Proctor and Jain used the converted oil to produce "healthier potato chips' that contain high concentrations of CLA.

"Our goal is to develop a popular food item that offers high concentrations of CLA without increasing saturated fat intake. Potato chips suit this purpose well. Subsequent studies may include development of high-CLA salad oils and dressings," Proctor said.

Proctor said their process uses only refined soy oil, which does not introduce the health risks associated with hydrogenated oils. When CLA is synthesised, the result is a trans fat oil with health benefits.

CLA occurs naturally in beef and dairy products, but at such low levels that no benefit is obtained in a normal, healthy diet, according to Proctor. In an earlier experiment, Proctor found that CLA could be synthesised in soy oil by irradiating it with ultraviolet and visible light, although that first process still produced only low amounts, similar to that present in beef and dairy.

Proctor and Jain experimented with an instrument that exposes oil to UV light more evenly and produces significantly higher CLA content of soybean oil. The photo-irradiated oil contains 25% CLA, Proctor said. Beef and dairy products contain less than 1%.

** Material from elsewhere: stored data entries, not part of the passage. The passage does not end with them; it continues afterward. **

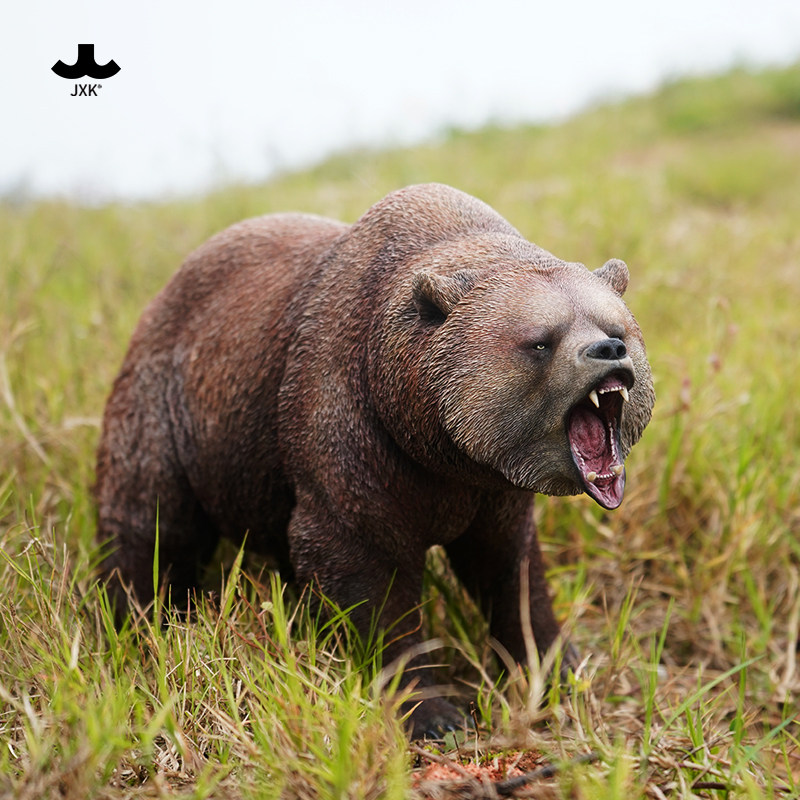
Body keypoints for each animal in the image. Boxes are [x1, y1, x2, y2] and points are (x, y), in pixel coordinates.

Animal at [95, 183, 654, 738]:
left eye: (616, 326)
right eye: (541, 341)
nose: (607, 350)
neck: (436, 443)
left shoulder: (493, 490)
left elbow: (509, 571)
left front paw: (559, 671)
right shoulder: (352, 436)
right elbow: (366, 574)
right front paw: (434, 713)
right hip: (169, 407)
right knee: (149, 518)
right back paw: (133, 619)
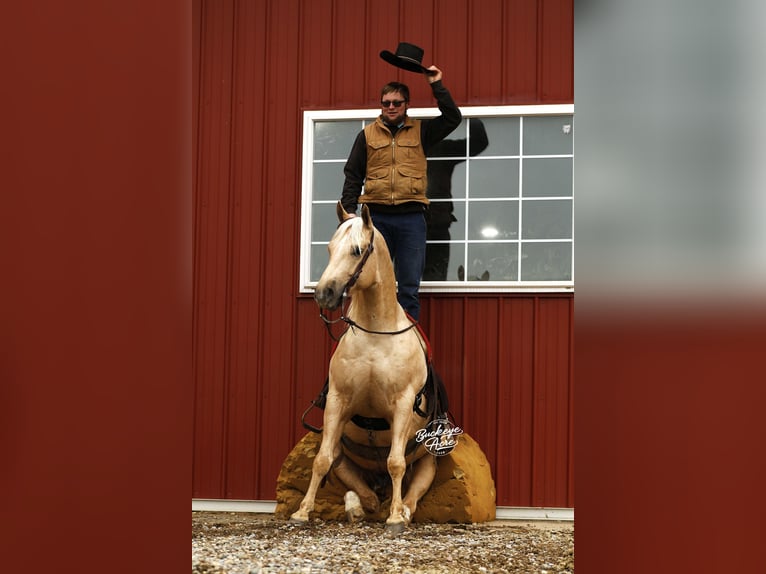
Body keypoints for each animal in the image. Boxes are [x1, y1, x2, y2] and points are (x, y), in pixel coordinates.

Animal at [290, 202, 438, 535]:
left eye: (357, 250)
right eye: (329, 249)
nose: (324, 294)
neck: (375, 334)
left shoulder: (402, 403)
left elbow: (395, 462)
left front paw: (395, 519)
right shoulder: (337, 399)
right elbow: (320, 460)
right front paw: (302, 512)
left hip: (428, 463)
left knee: (410, 494)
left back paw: (400, 510)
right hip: (345, 457)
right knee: (366, 495)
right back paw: (356, 507)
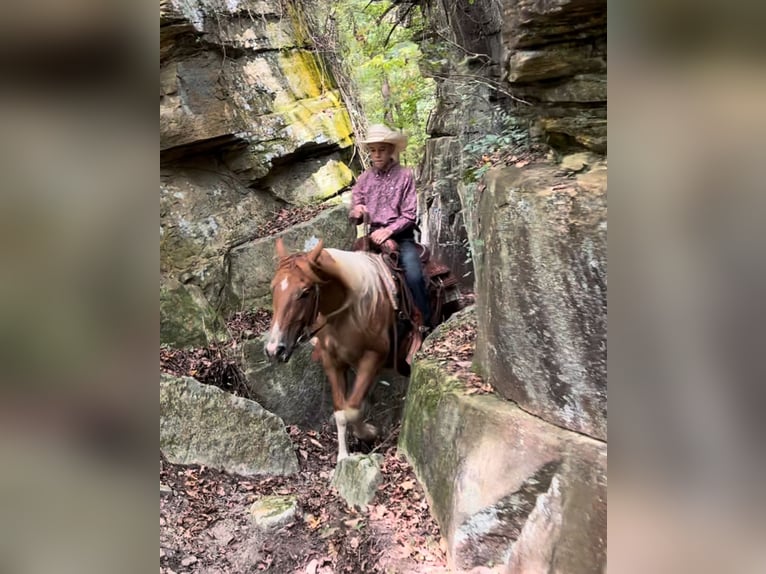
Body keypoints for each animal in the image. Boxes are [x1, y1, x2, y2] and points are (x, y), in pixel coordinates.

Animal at [264, 237, 404, 462]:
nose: (274, 349)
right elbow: (342, 411)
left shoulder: (374, 356)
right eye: (273, 288)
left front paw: (368, 433)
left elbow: (352, 409)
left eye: (305, 292)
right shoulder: (332, 362)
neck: (348, 313)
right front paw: (343, 456)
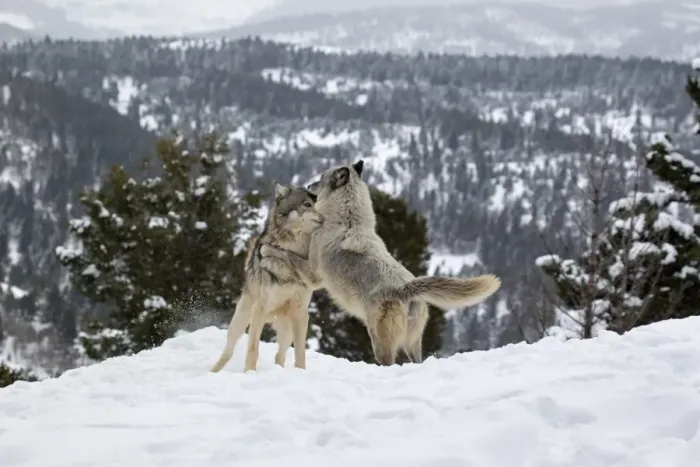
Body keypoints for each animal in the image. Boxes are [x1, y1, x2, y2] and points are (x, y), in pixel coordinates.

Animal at [210, 183, 322, 373]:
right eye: (307, 205)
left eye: (318, 203)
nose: (325, 219)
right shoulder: (259, 309)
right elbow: (253, 348)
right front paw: (250, 373)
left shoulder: (301, 313)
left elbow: (300, 353)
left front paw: (301, 372)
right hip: (241, 321)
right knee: (228, 350)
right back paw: (213, 371)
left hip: (287, 330)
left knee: (279, 356)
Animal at [263, 160, 501, 366]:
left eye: (319, 179)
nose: (307, 187)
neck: (346, 218)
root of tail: (407, 289)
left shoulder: (314, 274)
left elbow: (286, 254)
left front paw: (267, 248)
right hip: (411, 344)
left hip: (379, 342)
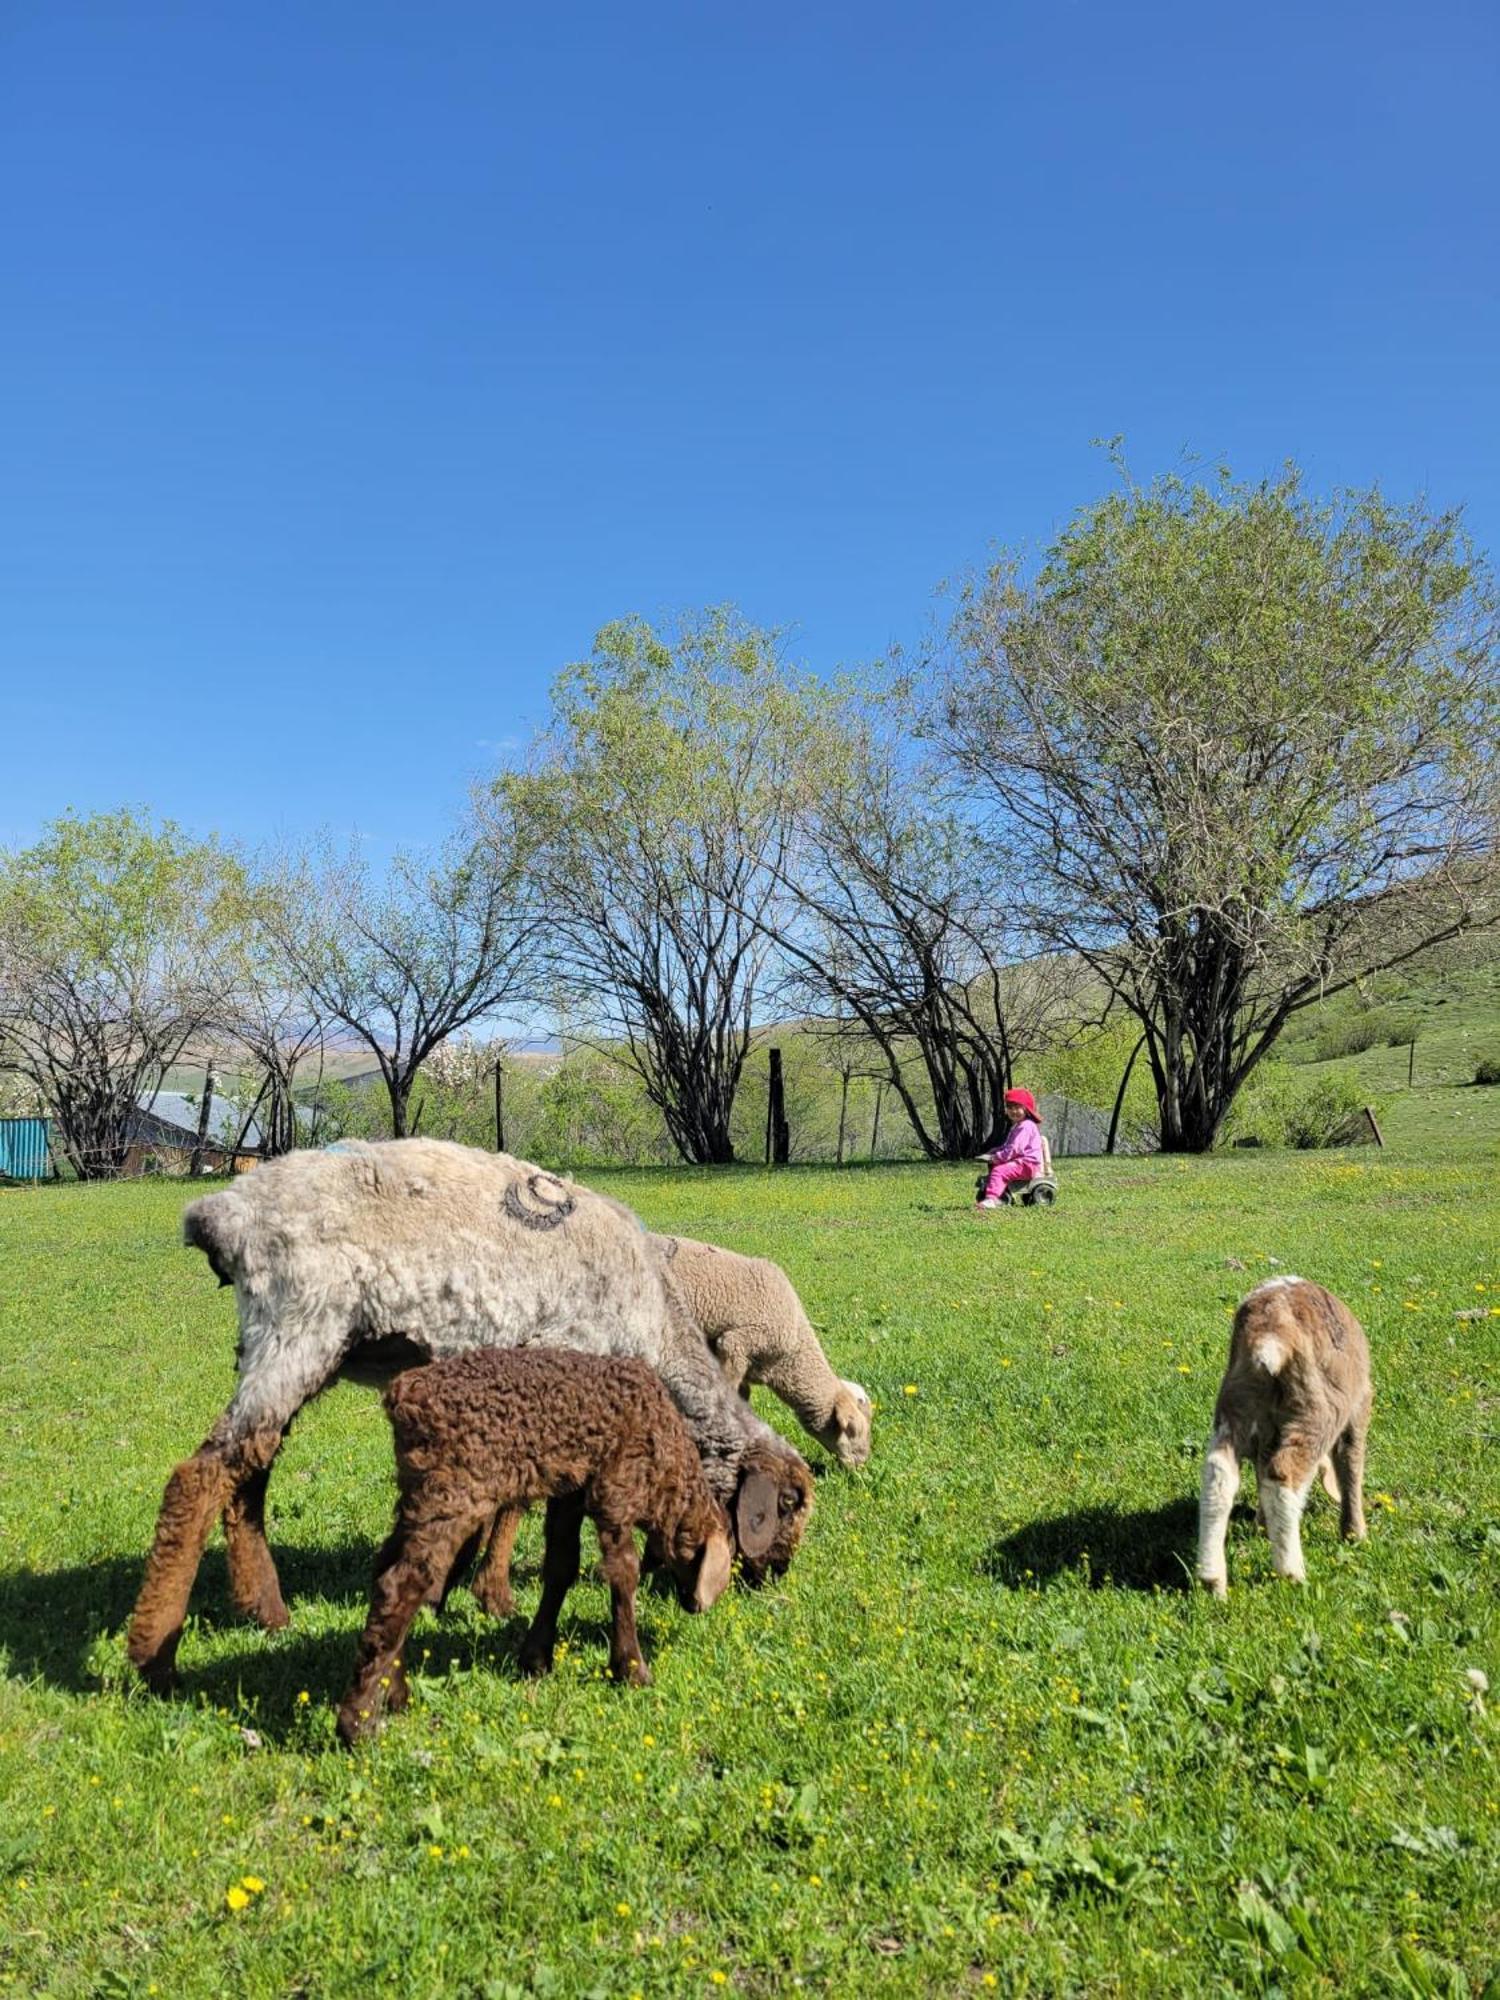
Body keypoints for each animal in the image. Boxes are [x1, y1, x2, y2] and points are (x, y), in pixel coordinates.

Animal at [128, 1144, 812, 1688]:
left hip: (287, 1343)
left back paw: (265, 1611)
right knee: (200, 1476)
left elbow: (508, 1504)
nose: (772, 1576)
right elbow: (525, 1509)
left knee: (249, 1468)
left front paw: (466, 1583)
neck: (654, 1324)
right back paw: (155, 1656)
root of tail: (223, 1211)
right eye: (784, 1506)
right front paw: (493, 1596)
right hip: (299, 1321)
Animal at [336, 1352, 736, 1744]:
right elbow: (624, 1572)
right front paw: (632, 1669)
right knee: (401, 1586)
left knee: (385, 1571)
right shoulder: (616, 1487)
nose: (694, 1605)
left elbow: (561, 1566)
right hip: (454, 1489)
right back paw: (359, 1724)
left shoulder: (570, 1492)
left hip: (417, 1492)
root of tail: (403, 1395)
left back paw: (396, 1694)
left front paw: (536, 1657)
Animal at [1200, 1280, 1376, 1592]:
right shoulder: (1359, 1408)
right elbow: (1351, 1467)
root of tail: (1269, 1336)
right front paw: (1355, 1534)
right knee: (1285, 1477)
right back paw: (1291, 1572)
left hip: (1235, 1405)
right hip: (1313, 1411)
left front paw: (1261, 1526)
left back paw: (1213, 1579)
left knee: (1219, 1472)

The term "trans fatty acids' refers to the manner in which carbon atoms are bound together in the oil molecules. Jain adds iodine as a catalyst to destabilise double bonds that connect the carbon atoms. Proctor said energy from the photo irradiation causes those double bonds to shift position, a chemical change that results in the formation of CLA. Later, the iodine is filtered out of the product.

"Changing the position of the double bonds makes all the difference in the world," Proctor said.